Stored data entries:

══════════════════════════════

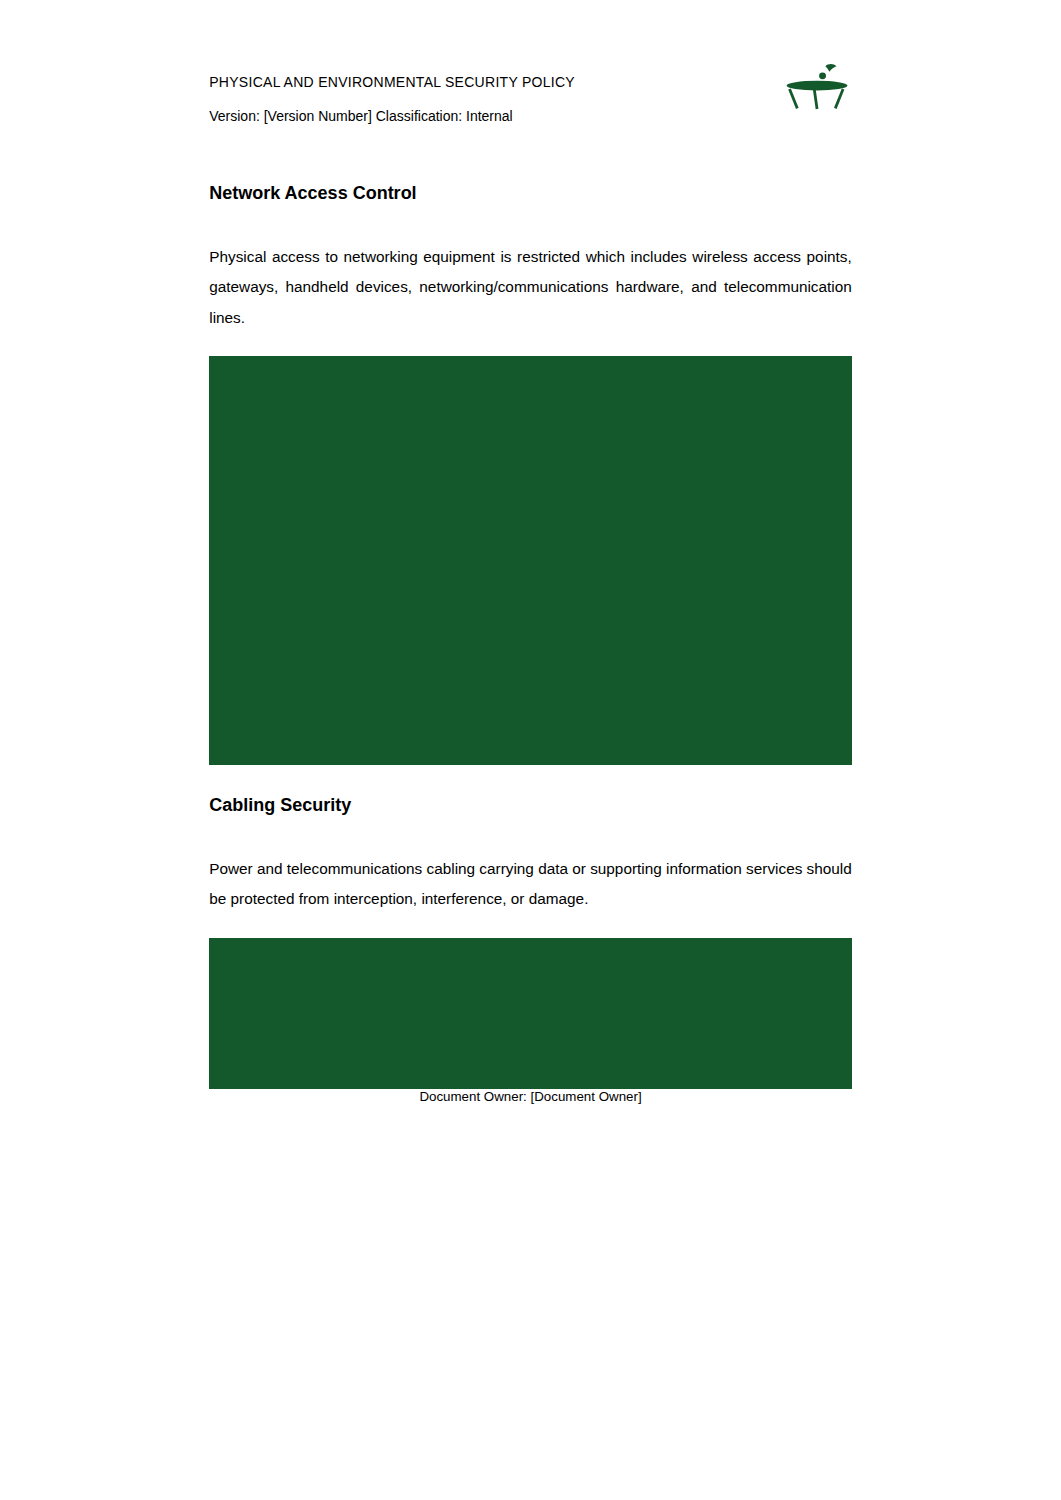SAI
PHYSICAL AND ENVIRONMENTAL SECURITY POLICY
Version: [Version Number] Classification: Internal
Network Access Control
Physical access to networking equipment is restricted which includes wireless access points, gateways, handheld devices, networking/communications hardware, and telecommunication lines.
Cabling Security
Power and telecommunications cabling carrying data or supporting information services should be protected from interception, interference, or damage.
Last Reviewed: [Last Reviewed] Page 9 of 12
Document Owner: [Document Owner]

══════════════════════════════

:: WHAT IS EXPECTED ::
Once you reach the line that contains "Cabling Security", print it and every line after it exactly as written, stopping at the last line of the records and adding nothing.

:: WORKED SOLUTION ::
Cabling Security
Power and telecommunications cabling carrying data or supporting information services should be protected from interception, interference, or damage.
Last Reviewed: [Last Reviewed] Page 9 of 12
Document Owner: [Document Owner]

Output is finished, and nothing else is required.